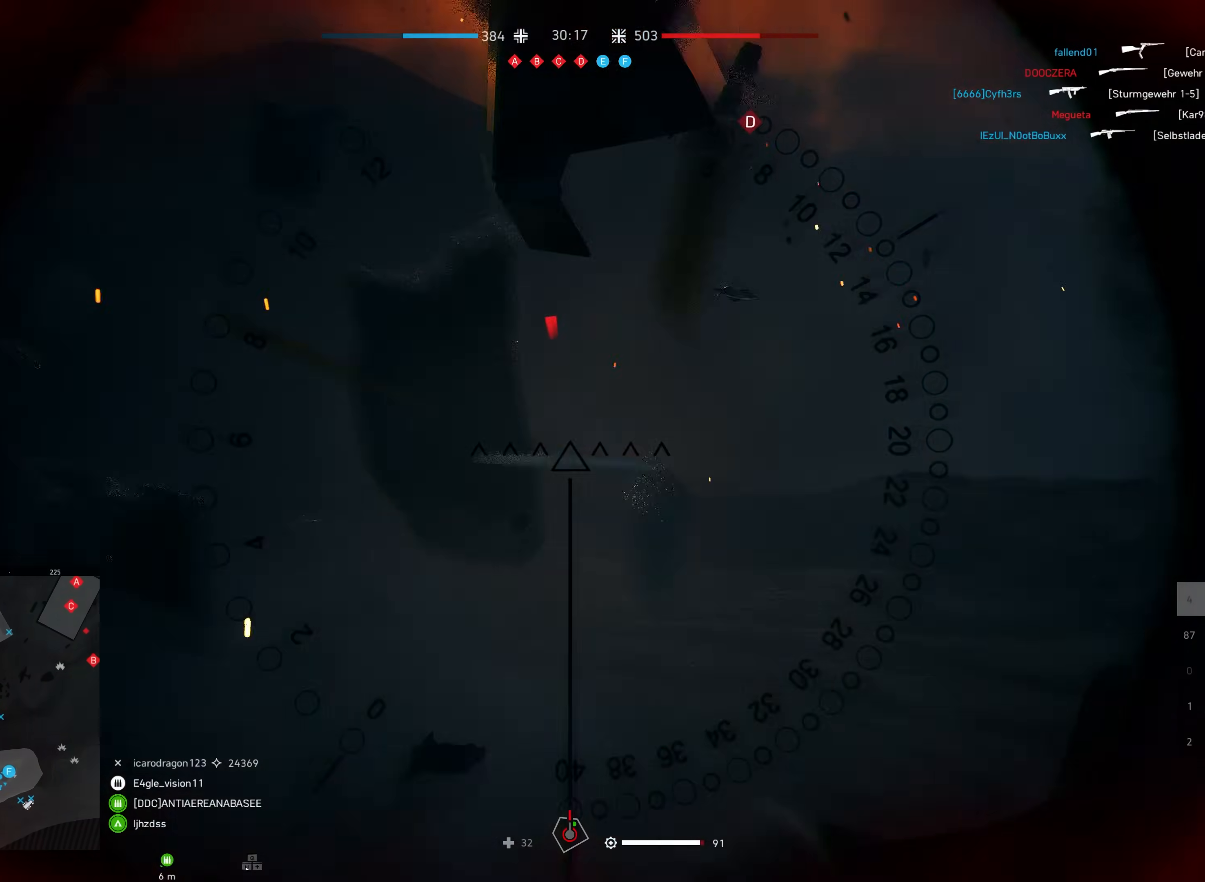
{"keys": ["s"], "mouse": [], "events": [[67, "mouse_left", "down"], [100, "s", "down"], [200, "mouse_left", "up"]]}
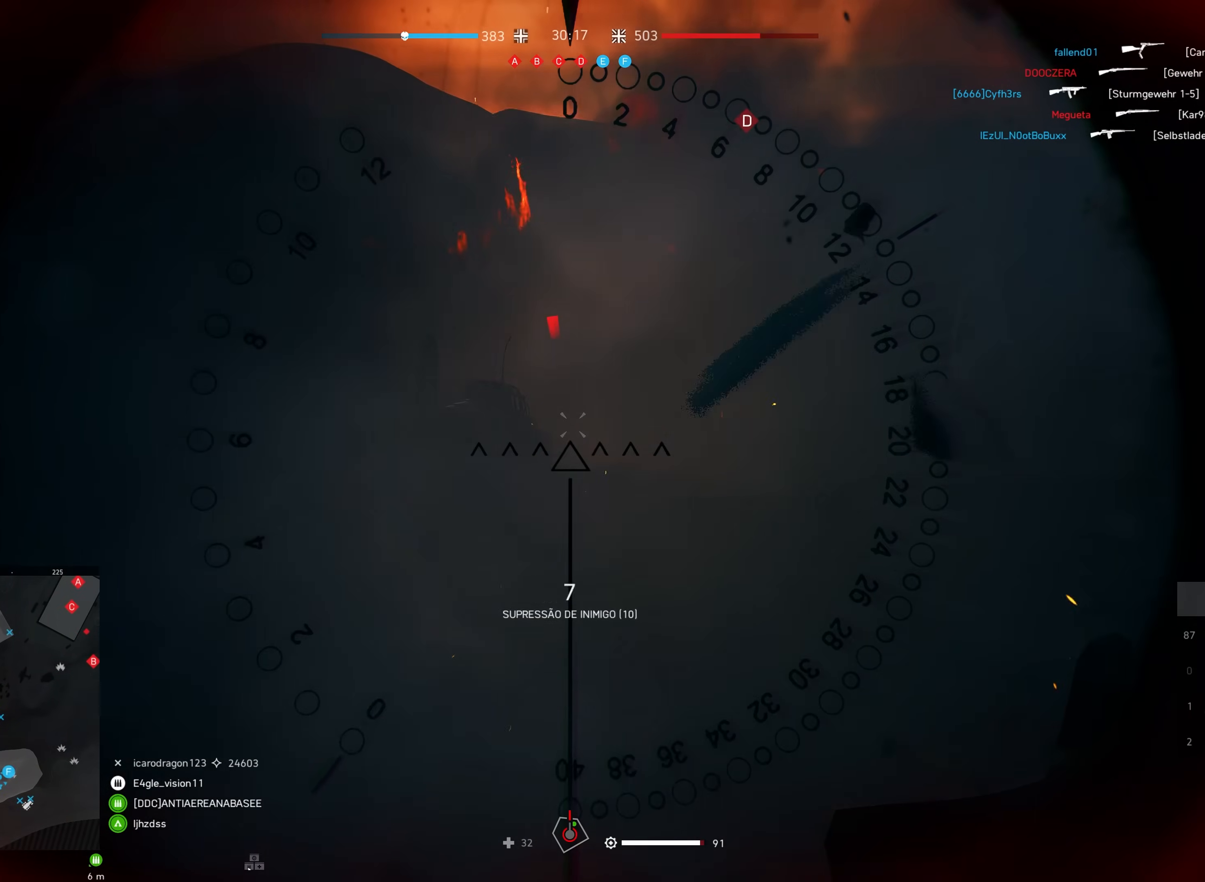
{"keys": ["s"], "mouse": ["left"], "events": [[217, "f", "down"], [317, "mouse_left", "down"], [367, "f", "up"]]}
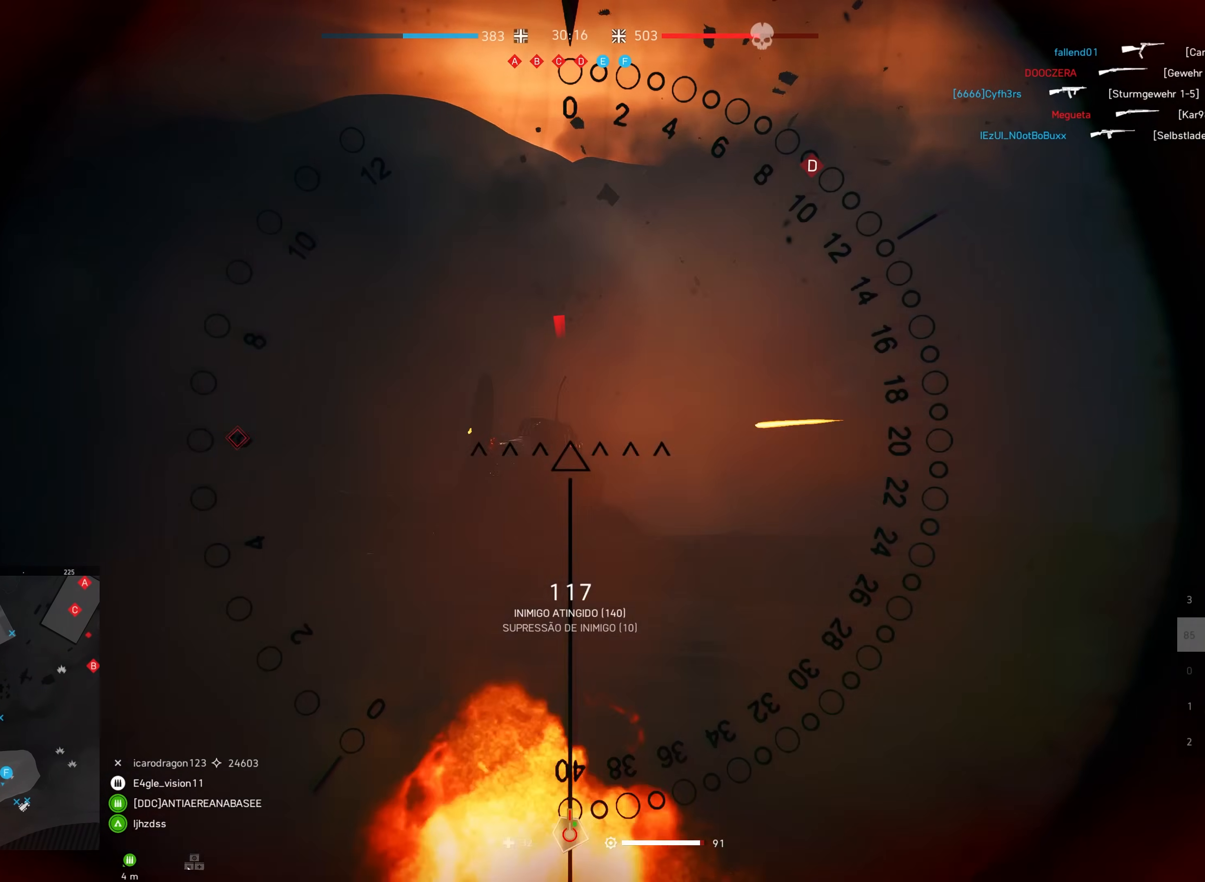
{"keys": [], "mouse": ["left"], "events": [[450, "s", "up"]]}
────────────────
◆ What needs to be done ◆
Search the material above for the word "down", and return each line that holds it.

◆ Answer to the exercise ◆
{"keys": ["s"], "mouse": [], "events": [[67, "mouse_left", "down"], [100, "s", "down"], [200, "mouse_left", "up"]]}
{"keys": ["s"], "mouse": ["left"], "events": [[217, "f", "down"], [317, "mouse_left", "down"], [367, "f", "up"]]}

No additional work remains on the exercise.